Dear Angry Agony Aunt,
My boyfriend went away for a couple of days and said he'd call but he didn't. I told him I was disappointed because he said he'd do something and didn’t do it. I also worry that he's falling out of love with me. I want him to WANT to call me. Does he still love me?
Oh please. I go away for a holiday and come back to this rubbish. Another chick banging on about how [wha-wha], her boyfriend doesn’t do something for her. [Wha-wha.] And in case you can’t read between the brackets, wha-wha. Yes, my holiday was good. We had a nice time.
I don’t blame your boyfriend from wanting to have a couple of days away from you. You sound like an egocentric froufrou. Good on him for managing to finally rip your velcro body off his - even if it's just for a couple of days. I can just imagine him quietly sitting in a dark corner, rocking himself to peace. He’d marvel in the sound of silence then lose himself in the comfort of darkness. This for him, would be a cuddle of pure and magical nothingness. Why is it magical? Well, because...

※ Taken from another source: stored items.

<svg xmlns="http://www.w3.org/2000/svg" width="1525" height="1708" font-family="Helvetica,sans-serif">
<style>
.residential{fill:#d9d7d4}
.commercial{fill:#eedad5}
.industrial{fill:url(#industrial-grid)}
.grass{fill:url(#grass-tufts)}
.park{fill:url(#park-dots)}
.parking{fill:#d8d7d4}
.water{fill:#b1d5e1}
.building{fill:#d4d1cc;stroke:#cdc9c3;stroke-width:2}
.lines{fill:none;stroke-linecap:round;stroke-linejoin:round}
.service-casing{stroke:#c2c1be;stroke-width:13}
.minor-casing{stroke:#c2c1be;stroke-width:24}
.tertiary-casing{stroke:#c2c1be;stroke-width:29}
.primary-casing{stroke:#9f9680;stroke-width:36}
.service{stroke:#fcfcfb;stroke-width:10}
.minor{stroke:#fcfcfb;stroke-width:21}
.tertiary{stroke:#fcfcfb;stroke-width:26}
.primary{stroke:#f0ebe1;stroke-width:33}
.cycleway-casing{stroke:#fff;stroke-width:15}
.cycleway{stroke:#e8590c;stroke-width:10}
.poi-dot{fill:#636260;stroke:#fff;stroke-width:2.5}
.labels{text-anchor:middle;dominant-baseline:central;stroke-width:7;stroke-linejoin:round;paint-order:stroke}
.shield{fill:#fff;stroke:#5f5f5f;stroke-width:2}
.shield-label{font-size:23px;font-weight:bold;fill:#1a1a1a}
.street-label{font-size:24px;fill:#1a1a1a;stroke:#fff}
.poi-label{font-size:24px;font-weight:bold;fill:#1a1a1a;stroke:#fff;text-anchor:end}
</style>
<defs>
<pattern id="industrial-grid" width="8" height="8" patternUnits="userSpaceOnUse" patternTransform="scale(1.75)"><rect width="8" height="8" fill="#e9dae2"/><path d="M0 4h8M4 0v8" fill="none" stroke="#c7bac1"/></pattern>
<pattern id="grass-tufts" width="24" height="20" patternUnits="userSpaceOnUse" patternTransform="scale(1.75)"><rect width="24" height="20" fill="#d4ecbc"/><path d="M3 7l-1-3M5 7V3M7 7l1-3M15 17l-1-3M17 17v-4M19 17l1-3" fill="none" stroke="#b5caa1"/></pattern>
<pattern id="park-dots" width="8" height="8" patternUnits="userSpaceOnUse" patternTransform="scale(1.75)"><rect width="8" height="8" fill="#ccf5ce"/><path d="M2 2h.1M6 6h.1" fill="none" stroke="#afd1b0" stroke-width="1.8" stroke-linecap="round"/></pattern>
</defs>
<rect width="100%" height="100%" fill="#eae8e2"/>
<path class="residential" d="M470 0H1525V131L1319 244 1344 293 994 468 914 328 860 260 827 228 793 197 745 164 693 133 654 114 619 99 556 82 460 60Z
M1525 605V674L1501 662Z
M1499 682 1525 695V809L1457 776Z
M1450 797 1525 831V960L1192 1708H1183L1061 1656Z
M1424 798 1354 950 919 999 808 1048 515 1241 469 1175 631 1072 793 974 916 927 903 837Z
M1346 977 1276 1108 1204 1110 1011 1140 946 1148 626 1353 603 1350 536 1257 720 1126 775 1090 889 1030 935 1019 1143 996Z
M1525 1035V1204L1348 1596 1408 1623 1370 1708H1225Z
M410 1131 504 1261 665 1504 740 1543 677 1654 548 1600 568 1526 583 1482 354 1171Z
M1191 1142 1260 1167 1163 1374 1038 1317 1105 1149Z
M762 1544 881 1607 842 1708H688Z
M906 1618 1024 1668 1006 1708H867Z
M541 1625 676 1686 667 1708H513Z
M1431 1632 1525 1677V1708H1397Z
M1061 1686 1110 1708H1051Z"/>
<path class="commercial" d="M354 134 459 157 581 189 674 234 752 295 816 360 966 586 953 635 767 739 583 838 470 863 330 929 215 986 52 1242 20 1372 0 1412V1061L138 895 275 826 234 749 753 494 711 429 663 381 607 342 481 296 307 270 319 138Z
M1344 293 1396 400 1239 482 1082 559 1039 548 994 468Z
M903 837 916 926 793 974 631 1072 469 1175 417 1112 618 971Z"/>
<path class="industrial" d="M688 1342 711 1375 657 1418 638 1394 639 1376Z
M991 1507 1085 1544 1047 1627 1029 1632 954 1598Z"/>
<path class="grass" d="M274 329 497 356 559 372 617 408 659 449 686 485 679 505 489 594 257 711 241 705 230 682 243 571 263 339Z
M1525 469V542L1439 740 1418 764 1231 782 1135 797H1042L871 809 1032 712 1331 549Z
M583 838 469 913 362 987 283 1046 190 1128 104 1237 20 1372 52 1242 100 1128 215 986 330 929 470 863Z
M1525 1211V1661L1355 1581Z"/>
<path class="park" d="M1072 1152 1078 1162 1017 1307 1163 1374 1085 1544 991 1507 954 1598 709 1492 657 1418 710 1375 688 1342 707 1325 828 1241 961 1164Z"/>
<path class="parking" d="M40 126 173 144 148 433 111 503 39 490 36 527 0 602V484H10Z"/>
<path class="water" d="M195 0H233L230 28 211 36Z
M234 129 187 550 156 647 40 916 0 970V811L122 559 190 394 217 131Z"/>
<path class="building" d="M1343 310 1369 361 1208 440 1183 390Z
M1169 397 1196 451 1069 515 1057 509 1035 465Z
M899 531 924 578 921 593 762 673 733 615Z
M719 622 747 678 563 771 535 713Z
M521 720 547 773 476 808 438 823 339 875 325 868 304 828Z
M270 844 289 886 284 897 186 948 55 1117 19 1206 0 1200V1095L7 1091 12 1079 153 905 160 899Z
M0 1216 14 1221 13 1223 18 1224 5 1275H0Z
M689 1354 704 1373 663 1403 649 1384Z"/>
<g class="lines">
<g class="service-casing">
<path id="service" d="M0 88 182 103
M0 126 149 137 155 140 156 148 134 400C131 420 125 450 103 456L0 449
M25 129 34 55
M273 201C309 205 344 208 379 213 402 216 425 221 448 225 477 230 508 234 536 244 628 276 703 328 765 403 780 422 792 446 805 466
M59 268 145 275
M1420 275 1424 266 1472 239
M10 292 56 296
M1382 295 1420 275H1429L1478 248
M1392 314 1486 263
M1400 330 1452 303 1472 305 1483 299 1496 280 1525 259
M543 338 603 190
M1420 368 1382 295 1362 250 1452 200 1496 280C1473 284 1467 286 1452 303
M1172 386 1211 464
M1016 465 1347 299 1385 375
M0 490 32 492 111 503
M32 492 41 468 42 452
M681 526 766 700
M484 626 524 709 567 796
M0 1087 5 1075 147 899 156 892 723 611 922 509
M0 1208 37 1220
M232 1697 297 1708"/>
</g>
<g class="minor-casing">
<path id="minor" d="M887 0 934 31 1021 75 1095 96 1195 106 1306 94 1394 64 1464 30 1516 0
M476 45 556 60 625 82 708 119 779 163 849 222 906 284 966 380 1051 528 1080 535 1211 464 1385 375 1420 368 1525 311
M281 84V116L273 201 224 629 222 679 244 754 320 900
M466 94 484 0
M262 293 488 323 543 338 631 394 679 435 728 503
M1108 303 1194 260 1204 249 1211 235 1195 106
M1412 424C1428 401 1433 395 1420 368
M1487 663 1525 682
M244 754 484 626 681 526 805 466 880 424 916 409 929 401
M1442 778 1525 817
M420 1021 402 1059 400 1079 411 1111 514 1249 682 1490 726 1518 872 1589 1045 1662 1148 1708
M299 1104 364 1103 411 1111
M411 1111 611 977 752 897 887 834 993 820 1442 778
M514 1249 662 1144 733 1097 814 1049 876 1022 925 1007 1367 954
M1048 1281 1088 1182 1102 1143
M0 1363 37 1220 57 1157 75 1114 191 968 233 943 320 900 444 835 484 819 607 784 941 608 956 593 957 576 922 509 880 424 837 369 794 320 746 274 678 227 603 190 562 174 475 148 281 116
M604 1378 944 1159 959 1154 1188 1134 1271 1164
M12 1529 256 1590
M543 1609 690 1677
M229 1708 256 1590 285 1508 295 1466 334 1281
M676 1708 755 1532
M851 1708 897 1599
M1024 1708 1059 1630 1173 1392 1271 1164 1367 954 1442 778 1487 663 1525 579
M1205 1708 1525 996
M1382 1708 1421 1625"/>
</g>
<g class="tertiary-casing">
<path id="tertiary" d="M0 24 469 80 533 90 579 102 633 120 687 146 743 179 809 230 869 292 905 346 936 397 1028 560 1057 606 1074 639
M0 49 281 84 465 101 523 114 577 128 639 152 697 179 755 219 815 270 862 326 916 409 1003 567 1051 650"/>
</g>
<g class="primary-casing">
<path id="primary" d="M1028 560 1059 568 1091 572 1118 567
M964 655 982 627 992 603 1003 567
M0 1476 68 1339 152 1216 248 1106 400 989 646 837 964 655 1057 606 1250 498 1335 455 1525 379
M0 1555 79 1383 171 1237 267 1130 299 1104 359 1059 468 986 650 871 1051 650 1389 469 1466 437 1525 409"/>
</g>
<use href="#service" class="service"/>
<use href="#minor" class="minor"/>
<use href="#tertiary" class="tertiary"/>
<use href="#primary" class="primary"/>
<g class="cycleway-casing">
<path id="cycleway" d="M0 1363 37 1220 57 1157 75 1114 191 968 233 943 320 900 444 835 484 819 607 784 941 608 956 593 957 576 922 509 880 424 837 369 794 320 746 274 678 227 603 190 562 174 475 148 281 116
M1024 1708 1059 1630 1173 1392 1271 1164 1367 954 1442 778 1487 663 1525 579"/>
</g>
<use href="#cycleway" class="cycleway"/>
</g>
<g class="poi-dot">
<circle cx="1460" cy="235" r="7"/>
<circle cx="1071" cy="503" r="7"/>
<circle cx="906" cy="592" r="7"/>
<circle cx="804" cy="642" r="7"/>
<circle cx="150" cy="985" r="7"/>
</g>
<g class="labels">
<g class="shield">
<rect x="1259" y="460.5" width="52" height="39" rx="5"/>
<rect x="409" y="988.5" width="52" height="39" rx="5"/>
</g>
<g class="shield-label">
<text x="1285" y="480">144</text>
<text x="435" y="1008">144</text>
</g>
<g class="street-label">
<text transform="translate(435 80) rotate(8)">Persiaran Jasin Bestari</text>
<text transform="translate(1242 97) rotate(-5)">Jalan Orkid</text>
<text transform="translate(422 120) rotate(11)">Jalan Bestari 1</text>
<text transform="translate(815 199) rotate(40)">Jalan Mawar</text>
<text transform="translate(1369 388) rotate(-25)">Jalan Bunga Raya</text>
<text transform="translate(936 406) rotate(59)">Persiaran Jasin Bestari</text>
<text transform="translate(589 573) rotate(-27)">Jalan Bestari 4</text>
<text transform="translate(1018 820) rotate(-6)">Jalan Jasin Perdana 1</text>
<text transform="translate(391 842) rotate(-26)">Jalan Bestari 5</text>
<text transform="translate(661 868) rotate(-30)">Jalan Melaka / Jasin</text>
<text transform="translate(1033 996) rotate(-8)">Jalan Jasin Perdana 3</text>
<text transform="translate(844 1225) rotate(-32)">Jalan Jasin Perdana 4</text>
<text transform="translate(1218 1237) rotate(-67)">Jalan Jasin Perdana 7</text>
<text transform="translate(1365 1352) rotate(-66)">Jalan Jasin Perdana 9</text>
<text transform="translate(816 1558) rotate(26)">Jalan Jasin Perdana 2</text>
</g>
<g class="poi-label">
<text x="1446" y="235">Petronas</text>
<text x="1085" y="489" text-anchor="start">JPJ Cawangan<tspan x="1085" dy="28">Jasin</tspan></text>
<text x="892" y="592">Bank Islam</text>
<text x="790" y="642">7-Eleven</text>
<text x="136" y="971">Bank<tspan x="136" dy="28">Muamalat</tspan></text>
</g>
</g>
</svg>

On the other side of town is you. Sweating over a telephone, jumping on it as soon as it made a noise. Then sometimes, the phone would actually beep, but it would only be because the phone battery was running low. Even your phone hates you so much it wants to die.
So the only thing I can say to you is that you need to give yourself a hard look in the mirror and try not to break it. Sure, you may look good in a pair of jeans and a tank top, but no amount of hairspray and mineral blush can mask the ugliness of your neediness. So step one is to calm down. Step two. Repeat.
Then when you've exhausted step two to a stage where you're just at a normal hyperventilating, neurotic psychopath, step three is to just be glad you have a boyfriend. There are many people in the world who don't have something to walk all over. Oh wait a second - I’m thinking of epoxy floors.